In thermotropic liquid crystals, the different crystalline phases are obtained by heating or cooling a given molecular compound (p-n-pentylcyanodiphenyl or p-azoxyanisole for example) or a mixture of compounds individually having liquid crystal properties. Examples of known thermotropic liquid crystals are nematics, smectics and cholesterics.
Lyotropic liquid crystals differ from thermotropic liquid crystals by the fact that they are constituted by a mixture of compounds not in themselves having liquid crystal properties.
Lyotropic liquid crystals are often constituted by a mixture of water and a surfactant. In such liquid crystals, the surfactant molecules are aggrevated and the aggregates organized to form a crystal lattice.
Known lyotropic liquid crystals are mesophases having lamellar, hexagonal, cubic and nematic structures. Often lyotropic liquid crystals contain more than 50% by weight of surfactants. In addition, their viscosity is often high, which makes their macroscopic orientation difficult.
The presently known lyotropic liquid crystals have never been used in optical devices, which is not the case with thermotropic liquid crystals.

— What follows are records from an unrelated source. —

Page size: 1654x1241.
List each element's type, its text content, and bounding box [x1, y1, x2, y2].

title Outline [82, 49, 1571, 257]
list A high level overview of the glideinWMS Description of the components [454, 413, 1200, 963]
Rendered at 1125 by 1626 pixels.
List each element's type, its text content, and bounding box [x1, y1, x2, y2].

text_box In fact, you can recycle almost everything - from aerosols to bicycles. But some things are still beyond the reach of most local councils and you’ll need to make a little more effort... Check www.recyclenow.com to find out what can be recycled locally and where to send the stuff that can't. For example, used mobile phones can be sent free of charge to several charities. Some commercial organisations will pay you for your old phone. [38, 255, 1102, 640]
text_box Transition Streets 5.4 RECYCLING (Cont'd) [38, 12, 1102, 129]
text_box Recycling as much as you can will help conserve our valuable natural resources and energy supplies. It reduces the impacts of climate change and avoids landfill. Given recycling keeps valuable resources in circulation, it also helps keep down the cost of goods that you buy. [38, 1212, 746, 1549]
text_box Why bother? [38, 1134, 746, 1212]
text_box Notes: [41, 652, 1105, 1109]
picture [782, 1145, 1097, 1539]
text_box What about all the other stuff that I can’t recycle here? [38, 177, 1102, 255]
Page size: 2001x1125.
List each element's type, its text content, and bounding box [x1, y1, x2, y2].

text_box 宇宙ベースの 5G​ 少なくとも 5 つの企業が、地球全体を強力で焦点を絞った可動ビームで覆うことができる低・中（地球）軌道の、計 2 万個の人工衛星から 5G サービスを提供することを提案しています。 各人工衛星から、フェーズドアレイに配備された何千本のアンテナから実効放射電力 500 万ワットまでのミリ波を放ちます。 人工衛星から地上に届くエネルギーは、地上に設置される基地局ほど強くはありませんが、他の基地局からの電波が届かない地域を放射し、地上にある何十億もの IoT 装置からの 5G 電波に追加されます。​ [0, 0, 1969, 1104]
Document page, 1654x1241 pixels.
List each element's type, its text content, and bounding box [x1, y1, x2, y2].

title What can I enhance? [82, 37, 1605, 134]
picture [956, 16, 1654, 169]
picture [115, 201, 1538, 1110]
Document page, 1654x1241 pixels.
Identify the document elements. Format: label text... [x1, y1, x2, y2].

The main reason is that they contain a large amount of water, that they have a high electrical conductivity and that the application of an electric field to these liquid crystals leads to an electrolysis of the water, whilst the electrical control is the most widely used in such devices.
The problem in thermotropic liquid crystals is of synthesizing molecules having a desired mesophase with a liquid crystal structure for the chosen operating temperature and which also have appropriate physical properties for the orientation of the molecules, such as a low viscosity.
Moreover, the presently used liquid crystals are formed by relatively expensive compounds giving a high price to the devices based on such liquid crystals.